Friday, June 13, 2014
Las Vegas, Back From the Bust, Revives Dead Projects
By Brian Louis, Bloomberg.com
For almost five years, the desert plot at the western edge of the Las Vegas valley was home to hulking steel skeletons -- ghostly ruins of a construction project halted by the recession.
Now the 106-acre (43-hectare) site bustles with hundreds of workers building the first phase of Downtown Summerlin, an office, entertainment and retail complex that’s scheduled to open in October. Howard Hughes Corp. (HHC) revived the development last year after the previous owner, General Growth Properties Inc., shut it down in 2008.
The commercial real estate market in Las Vegas, littered with vacant buildings and abandoned construction sites by overreaching developers during the U.S. property crash, is coming back to life as the local economy improves and tourists return to the nation’s gambling capital. Blackstone Group LP’s deal to buy the Cosmopolitan resort and Genting Bhd. (GENT)’s proposed resurrection of an abandoned project on Las Vegas Boulevard are further signs of investor confidence in the nascent recovery.
Las Vegas “kind of went through this frozen period,” said John Matt Stater, research manager for brokerage Colliers International in the city. “Over the last year we really got the blood pumping now, and things are moving fast.”
About a 20-minute drive from the Strip is the site of Hughes Corp.’s Downtown Summerlin, which eventually will encompass 400 acres.

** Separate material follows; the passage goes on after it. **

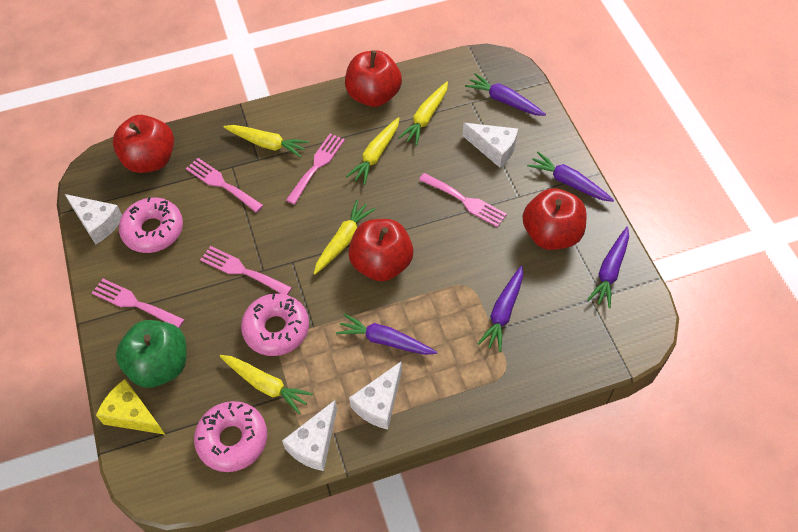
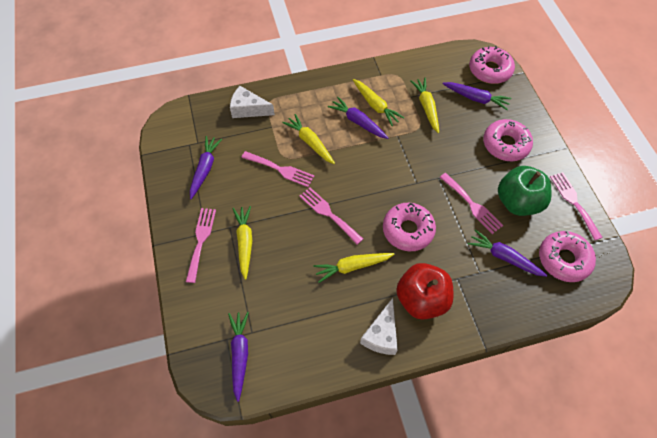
pink donut: [119,197,183,253] [194,401,267,472] [241,293,309,356] = 3 -> [383,203,436,251] [469,46,515,84] [483,119,533,161] [539,231,596,282] = 4
red apple: [113,115,174,173] [345,50,402,107] [348,219,414,281] [522,188,587,250] = 4 -> [396,263,454,320] = 1
white cheese: [65,194,122,245] [282,400,337,471] [349,361,402,430] [463,123,518,168] = 4 -> [230,86,275,118] [360,298,398,355] = 2
yellow cheese: [96,379,165,435] = 1 -> none = 0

It’s part of the broader Summerlin community, which has been under development for more than 20 years and has about 100,000 residents. Hughes Corp. inherited the development in its 2010 spinoff from Chicago-based General Growth, the second-biggest U.S. mall owner.
Downtown Summerlin, where an eight-story office building is under construction and scheduled to open this year, is “one of the most strategically located real estate developments in the country,” Orrock said. “We expect to draw from the entire region, not just the Summerlin community.”
Summerlin, 8 miles (13 kilometers) west of downtown Las Vegas, has nine golf courses and is adjacent to Red Rock Canyon National Conservation Area, according to Hughes Corp. The land was once owned by billionaire Howard Hughes, who bought the property in the 1950s and named it after his grandmother, Jean Amelia Summerlin. The first homeowner moved in in 1991, Orrock said.
“We’ve gone 23 years without a major retail component to the project,” he said. Downtown Summerlin “will be one of the more successful projects in the country.”